[Saved entries]
# # # #
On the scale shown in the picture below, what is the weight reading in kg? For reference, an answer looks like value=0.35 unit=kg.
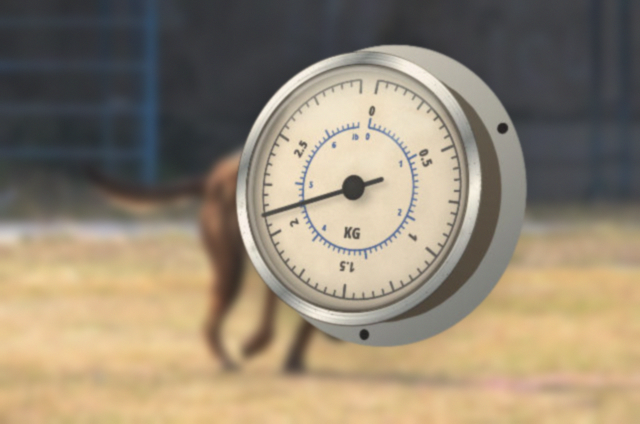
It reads value=2.1 unit=kg
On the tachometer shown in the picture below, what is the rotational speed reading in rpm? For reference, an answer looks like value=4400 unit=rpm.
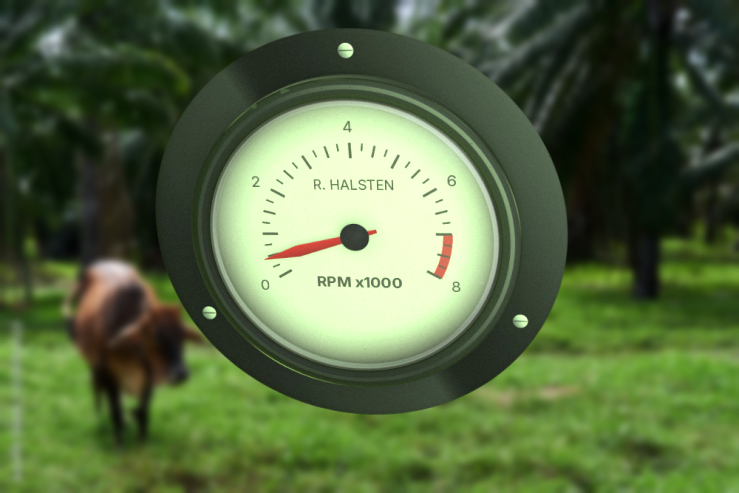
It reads value=500 unit=rpm
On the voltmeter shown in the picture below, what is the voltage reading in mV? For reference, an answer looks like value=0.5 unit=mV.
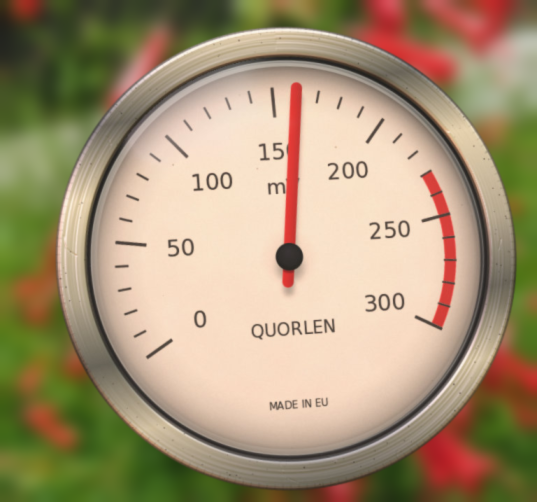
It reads value=160 unit=mV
# # # #
TASK GOAL:
Convert the rows above into a JSON list of strings with one string per line, skipping blank lines. Leave the pictures out.

COMPLETED TASK:
[
  "On the scale shown in the picture below, what is the weight reading in kg? For reference, an answer looks like value=0.35 unit=kg.",
  "It reads value=2.1 unit=kg",
  "On the tachometer shown in the picture below, what is the rotational speed reading in rpm? For reference, an answer looks like value=4400 unit=rpm.",
  "It reads value=500 unit=rpm",
  "On the voltmeter shown in the picture below, what is the voltage reading in mV? For reference, an answer looks like value=0.5 unit=mV.",
  "It reads value=160 unit=mV"
]